Content starts
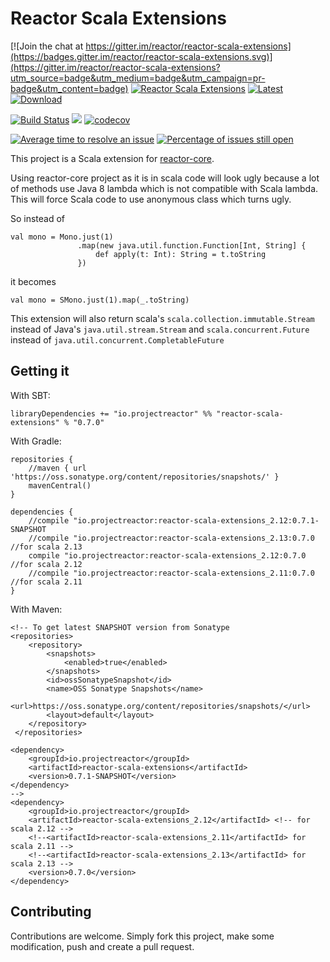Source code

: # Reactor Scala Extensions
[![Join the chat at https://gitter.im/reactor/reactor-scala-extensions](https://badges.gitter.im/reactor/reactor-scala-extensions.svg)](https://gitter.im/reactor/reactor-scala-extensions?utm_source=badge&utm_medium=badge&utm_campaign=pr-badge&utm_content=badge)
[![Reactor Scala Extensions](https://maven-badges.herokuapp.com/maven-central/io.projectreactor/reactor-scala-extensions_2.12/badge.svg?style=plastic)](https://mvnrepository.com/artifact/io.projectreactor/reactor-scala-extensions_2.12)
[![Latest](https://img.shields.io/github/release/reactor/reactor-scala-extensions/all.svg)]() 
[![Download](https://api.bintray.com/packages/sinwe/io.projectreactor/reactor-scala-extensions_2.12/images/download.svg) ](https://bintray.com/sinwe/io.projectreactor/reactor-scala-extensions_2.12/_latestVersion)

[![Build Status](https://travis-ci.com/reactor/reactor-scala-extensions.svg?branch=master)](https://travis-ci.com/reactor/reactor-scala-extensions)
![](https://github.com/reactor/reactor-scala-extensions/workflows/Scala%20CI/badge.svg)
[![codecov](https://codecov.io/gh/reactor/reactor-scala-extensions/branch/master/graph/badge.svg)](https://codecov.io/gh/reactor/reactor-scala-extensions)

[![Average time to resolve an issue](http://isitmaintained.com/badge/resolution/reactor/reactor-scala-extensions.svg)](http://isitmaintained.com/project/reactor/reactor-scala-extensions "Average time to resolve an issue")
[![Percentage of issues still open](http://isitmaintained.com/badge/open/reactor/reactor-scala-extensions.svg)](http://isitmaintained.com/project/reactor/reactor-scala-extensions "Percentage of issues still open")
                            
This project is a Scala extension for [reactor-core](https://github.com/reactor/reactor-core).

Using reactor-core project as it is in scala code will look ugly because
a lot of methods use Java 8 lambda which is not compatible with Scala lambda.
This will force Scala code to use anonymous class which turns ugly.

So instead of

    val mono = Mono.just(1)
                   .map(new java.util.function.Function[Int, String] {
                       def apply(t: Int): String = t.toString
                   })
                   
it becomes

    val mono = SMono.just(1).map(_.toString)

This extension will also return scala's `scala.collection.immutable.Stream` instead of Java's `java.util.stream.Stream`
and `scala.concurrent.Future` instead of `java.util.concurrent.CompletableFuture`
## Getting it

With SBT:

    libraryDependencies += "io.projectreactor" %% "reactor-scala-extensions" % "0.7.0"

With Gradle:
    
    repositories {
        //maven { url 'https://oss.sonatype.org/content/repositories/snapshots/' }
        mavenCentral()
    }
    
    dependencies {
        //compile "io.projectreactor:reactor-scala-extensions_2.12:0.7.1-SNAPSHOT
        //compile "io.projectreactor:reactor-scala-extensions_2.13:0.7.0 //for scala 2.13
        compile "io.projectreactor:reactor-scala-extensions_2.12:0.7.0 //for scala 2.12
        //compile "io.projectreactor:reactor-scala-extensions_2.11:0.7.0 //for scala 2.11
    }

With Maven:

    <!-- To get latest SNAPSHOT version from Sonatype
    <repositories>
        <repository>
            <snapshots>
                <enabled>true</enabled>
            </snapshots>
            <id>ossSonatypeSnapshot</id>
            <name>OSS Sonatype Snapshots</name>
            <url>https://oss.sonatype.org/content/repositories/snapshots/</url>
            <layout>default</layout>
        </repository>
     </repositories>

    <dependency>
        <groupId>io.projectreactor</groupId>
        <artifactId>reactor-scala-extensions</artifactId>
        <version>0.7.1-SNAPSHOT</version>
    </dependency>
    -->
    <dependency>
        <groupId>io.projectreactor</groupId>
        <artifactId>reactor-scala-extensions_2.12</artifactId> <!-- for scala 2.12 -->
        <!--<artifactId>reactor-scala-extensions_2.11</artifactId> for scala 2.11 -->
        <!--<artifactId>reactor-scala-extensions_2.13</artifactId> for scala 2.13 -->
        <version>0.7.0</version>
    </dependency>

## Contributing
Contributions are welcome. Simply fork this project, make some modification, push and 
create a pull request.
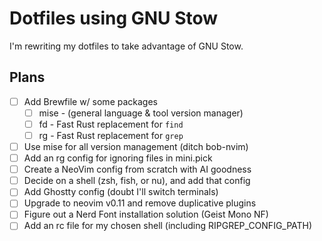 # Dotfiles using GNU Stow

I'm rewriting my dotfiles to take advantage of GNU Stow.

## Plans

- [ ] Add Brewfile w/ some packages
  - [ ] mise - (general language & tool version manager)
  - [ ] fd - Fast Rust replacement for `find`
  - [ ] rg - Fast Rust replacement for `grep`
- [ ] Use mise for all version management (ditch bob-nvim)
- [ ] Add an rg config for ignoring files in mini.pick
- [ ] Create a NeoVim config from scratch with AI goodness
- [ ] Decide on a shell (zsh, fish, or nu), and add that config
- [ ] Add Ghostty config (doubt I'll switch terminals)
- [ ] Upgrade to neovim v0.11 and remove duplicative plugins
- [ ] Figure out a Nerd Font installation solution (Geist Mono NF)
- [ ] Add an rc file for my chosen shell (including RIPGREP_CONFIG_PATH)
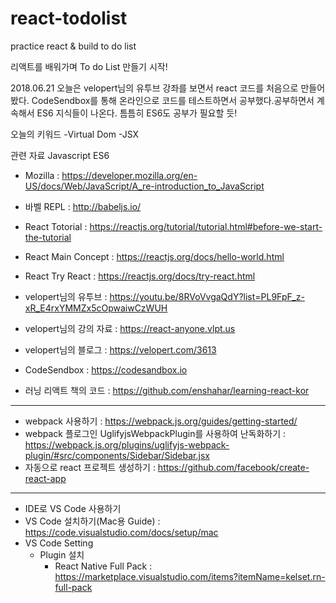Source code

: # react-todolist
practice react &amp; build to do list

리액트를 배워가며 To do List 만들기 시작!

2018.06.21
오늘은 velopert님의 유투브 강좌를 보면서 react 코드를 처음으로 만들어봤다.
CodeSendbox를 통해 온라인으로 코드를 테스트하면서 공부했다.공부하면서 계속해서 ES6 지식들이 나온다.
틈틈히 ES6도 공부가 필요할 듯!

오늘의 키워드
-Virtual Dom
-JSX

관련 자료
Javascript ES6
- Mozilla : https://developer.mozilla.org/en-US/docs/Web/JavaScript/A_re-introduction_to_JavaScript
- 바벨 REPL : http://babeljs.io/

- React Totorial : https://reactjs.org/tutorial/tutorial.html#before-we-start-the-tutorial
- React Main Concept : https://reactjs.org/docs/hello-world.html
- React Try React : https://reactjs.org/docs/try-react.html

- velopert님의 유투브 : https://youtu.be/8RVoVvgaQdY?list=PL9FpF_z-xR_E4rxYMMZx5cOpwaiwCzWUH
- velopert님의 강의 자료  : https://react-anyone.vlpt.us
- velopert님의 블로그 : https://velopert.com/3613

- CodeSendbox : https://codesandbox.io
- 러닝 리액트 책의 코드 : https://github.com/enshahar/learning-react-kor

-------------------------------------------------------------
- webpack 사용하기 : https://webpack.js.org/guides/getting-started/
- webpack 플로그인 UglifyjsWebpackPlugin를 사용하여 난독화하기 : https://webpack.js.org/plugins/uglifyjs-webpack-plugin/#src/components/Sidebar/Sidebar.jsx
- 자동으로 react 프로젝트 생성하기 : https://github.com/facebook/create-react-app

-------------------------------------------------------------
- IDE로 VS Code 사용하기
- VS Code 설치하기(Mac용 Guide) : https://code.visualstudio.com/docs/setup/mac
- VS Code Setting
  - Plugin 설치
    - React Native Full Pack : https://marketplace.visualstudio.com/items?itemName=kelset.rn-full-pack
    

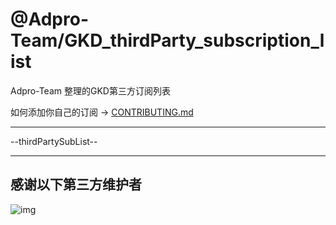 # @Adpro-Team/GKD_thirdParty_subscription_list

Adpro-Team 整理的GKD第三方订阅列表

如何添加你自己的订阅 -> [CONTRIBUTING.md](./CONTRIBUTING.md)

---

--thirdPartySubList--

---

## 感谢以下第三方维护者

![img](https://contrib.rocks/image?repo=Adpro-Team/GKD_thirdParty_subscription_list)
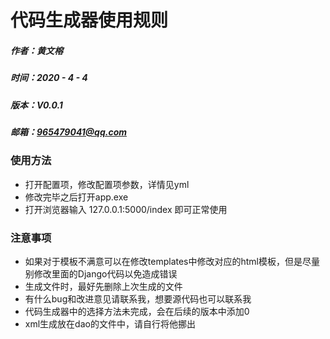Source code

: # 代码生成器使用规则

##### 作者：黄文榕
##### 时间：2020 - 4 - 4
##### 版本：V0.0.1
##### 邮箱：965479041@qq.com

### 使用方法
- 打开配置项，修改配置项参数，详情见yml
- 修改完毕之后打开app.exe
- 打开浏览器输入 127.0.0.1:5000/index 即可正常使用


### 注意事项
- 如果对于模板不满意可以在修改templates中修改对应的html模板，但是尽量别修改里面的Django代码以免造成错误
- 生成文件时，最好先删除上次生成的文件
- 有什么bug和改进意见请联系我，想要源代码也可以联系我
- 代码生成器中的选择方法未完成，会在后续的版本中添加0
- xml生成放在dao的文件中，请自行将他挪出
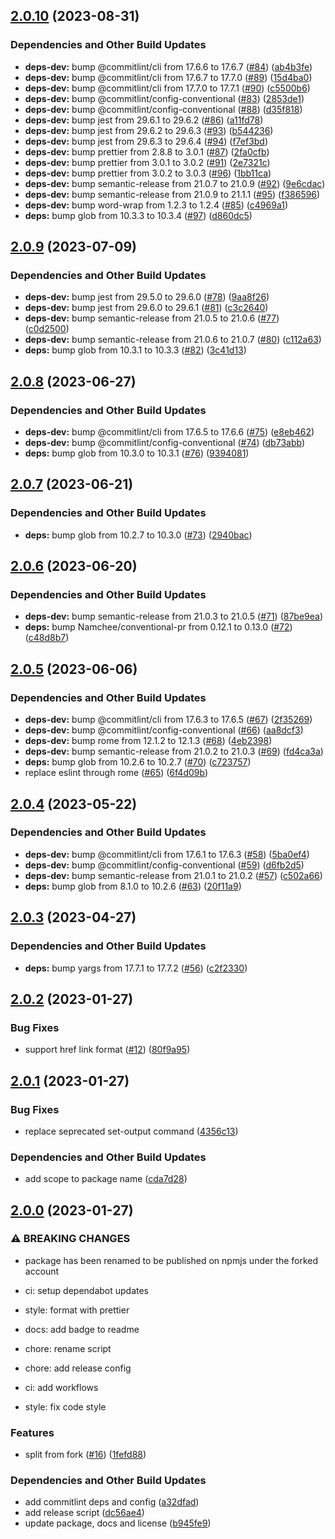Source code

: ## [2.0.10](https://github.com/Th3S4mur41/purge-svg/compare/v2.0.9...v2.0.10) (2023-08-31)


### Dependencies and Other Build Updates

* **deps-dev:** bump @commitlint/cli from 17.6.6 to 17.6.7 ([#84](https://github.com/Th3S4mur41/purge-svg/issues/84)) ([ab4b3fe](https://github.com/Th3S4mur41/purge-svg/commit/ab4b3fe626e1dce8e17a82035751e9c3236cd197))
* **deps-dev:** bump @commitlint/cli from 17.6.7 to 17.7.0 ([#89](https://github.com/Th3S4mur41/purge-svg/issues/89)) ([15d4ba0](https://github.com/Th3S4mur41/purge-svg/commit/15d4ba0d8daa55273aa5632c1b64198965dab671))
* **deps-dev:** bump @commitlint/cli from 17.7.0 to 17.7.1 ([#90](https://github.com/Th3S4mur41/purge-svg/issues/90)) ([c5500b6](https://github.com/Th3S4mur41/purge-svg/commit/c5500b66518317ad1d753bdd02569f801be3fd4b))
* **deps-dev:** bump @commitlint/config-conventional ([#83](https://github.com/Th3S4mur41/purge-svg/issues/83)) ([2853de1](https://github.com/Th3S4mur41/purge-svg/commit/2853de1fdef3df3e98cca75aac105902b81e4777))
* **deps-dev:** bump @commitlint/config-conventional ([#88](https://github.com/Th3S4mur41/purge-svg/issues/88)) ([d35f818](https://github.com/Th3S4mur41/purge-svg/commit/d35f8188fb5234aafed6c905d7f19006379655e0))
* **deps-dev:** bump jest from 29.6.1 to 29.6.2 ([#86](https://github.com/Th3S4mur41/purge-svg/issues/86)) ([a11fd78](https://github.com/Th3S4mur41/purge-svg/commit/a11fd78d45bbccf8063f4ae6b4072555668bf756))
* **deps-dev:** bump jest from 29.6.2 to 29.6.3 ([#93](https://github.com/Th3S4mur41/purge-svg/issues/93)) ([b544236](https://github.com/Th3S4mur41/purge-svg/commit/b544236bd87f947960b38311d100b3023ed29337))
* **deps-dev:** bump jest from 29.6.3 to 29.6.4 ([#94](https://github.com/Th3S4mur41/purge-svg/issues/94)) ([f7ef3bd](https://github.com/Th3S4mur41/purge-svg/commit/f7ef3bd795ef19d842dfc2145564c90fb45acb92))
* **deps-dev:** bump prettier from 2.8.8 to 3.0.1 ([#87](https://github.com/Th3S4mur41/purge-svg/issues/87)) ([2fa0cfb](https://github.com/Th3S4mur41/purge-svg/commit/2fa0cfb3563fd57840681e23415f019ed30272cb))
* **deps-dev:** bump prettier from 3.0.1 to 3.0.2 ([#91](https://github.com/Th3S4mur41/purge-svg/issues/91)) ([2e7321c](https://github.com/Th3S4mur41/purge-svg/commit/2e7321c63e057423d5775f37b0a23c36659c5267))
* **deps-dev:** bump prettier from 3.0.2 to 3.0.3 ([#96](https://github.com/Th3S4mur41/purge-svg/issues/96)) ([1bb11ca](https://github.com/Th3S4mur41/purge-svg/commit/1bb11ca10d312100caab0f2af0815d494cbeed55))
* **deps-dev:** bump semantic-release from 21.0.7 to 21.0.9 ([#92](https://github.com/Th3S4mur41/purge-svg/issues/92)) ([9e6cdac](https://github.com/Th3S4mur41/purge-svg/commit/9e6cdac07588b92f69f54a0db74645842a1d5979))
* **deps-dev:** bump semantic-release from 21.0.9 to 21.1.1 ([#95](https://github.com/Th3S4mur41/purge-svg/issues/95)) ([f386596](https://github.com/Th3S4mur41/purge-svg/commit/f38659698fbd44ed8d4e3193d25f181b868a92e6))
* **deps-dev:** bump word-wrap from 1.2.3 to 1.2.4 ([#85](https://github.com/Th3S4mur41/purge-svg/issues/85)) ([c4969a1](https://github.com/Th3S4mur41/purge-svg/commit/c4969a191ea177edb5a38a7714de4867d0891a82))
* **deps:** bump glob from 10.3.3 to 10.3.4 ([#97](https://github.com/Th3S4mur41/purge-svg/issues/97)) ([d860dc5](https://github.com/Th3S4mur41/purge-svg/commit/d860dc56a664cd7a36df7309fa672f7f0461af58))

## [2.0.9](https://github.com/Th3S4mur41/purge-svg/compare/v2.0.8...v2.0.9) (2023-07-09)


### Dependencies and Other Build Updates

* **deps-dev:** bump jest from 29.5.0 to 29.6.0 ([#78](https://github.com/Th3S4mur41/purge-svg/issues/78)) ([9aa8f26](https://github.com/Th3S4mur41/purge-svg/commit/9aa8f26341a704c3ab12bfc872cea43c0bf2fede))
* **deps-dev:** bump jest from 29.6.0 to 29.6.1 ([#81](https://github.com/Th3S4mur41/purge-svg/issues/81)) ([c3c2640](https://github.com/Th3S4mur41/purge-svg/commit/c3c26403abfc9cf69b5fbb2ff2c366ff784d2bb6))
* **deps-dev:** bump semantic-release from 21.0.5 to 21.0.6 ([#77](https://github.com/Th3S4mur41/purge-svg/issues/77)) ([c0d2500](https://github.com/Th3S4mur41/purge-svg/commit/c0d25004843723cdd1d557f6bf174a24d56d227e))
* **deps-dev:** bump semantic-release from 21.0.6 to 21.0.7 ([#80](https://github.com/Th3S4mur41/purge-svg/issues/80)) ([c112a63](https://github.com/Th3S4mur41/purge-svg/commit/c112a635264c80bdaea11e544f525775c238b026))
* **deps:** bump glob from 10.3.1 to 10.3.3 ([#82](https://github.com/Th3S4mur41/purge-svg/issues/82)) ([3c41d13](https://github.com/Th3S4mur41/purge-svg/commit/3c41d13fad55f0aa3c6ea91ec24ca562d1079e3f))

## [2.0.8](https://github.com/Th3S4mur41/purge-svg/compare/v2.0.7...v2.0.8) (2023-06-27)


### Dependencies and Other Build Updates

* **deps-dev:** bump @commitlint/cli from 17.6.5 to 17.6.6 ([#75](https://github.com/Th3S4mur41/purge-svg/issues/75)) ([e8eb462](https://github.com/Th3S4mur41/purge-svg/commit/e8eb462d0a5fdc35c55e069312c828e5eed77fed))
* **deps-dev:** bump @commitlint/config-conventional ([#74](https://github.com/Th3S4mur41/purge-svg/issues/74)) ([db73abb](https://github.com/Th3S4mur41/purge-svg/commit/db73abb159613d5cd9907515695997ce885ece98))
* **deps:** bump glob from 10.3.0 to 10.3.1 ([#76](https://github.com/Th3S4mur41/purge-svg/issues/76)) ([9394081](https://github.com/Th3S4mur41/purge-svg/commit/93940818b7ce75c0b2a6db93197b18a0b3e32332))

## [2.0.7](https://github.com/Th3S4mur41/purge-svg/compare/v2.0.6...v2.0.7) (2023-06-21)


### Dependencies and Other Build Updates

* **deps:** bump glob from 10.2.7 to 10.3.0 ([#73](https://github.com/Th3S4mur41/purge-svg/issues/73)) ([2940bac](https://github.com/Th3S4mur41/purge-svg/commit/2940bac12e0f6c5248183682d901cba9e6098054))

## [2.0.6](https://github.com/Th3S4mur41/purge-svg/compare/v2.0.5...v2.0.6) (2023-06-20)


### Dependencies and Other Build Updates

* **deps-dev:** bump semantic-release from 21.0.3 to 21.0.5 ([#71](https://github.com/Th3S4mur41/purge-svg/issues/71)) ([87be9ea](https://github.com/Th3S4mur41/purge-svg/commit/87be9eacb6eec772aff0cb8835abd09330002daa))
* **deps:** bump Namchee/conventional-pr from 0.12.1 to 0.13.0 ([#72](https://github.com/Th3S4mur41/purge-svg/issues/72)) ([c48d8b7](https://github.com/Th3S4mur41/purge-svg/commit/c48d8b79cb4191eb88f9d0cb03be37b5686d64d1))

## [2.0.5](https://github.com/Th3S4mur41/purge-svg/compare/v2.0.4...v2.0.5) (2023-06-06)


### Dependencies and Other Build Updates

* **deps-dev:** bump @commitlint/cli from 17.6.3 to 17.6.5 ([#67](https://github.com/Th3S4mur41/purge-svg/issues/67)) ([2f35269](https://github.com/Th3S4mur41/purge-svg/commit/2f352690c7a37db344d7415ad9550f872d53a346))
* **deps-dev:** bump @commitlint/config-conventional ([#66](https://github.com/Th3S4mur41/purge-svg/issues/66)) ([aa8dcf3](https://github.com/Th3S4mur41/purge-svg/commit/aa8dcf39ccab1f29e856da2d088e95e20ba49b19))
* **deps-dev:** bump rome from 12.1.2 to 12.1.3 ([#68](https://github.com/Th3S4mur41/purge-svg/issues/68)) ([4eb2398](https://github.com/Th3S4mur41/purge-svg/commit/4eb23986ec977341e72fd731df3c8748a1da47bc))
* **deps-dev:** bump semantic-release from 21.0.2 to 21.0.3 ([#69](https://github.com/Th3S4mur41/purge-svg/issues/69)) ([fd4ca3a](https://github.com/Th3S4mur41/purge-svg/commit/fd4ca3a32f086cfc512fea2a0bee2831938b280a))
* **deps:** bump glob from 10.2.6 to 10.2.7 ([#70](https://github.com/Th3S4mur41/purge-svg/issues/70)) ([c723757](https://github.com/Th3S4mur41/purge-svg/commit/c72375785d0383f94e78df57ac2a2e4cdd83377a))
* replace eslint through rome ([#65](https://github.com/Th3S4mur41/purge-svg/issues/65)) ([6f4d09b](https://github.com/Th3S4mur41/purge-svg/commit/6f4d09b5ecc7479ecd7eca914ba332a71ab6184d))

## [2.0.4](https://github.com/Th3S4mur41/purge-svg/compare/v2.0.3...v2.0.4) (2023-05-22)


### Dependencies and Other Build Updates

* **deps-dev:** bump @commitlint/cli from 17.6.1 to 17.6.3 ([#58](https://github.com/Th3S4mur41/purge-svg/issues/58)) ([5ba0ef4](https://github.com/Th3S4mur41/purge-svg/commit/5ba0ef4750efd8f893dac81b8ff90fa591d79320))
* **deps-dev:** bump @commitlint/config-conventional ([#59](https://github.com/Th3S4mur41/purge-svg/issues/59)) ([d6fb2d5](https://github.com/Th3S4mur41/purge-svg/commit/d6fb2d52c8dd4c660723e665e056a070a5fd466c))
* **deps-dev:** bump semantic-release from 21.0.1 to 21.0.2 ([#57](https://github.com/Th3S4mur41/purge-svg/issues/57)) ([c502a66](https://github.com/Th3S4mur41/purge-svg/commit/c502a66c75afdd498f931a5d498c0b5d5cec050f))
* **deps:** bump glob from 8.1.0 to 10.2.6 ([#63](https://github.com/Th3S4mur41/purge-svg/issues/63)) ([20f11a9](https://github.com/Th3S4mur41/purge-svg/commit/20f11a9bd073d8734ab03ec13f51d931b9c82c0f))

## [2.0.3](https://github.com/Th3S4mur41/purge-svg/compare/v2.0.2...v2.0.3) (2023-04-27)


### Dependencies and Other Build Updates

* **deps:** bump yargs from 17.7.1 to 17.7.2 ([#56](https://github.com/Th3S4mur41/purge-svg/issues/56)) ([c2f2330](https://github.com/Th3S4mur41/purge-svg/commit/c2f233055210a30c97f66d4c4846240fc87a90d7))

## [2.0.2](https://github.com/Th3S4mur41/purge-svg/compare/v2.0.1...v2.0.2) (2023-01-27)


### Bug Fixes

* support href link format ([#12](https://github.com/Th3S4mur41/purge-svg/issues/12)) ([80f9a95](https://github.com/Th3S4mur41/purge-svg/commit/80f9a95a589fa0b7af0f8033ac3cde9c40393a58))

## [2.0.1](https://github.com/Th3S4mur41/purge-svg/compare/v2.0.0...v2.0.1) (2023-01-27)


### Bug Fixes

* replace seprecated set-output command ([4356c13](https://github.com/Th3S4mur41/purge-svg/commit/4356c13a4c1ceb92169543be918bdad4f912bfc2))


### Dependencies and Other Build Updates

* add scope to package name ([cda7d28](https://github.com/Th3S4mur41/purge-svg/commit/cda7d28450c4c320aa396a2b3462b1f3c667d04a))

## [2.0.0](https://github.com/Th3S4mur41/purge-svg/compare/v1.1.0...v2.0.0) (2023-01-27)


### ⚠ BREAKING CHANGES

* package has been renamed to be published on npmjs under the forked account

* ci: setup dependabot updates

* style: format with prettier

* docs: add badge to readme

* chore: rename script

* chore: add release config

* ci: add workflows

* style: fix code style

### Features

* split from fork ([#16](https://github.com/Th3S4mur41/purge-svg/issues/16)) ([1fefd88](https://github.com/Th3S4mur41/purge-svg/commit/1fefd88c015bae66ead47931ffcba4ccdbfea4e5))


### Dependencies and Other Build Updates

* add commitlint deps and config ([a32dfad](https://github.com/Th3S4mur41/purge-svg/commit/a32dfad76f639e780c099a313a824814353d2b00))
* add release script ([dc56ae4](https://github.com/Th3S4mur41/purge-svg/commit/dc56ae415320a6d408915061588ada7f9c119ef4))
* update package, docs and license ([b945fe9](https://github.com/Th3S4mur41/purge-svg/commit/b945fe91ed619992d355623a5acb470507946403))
Content ends
▸ JOB:
Send back exactly the lines of the listing above starting at the one with "practice react &amp; build to do list" and ending at the one with "Javascript ES6", inclusive, and no others.

▸ TASK SOLUTION:
practice react &amp; build to do list

리액트를 배워가며 To do List 만들기 시작!

2018.06.21
오늘은 velopert님의 유투브 강좌를 보면서 react 코드를 처음으로 만들어봤다.
CodeSendbox를 통해 온라인으로 코드를 테스트하면서 공부했다.공부하면서 계속해서 ES6 지식들이 나온다.
틈틈히 ES6도 공부가 필요할 듯!

오늘의 키워드
-Virtual Dom
-JSX

관련 자료
Javascript ES6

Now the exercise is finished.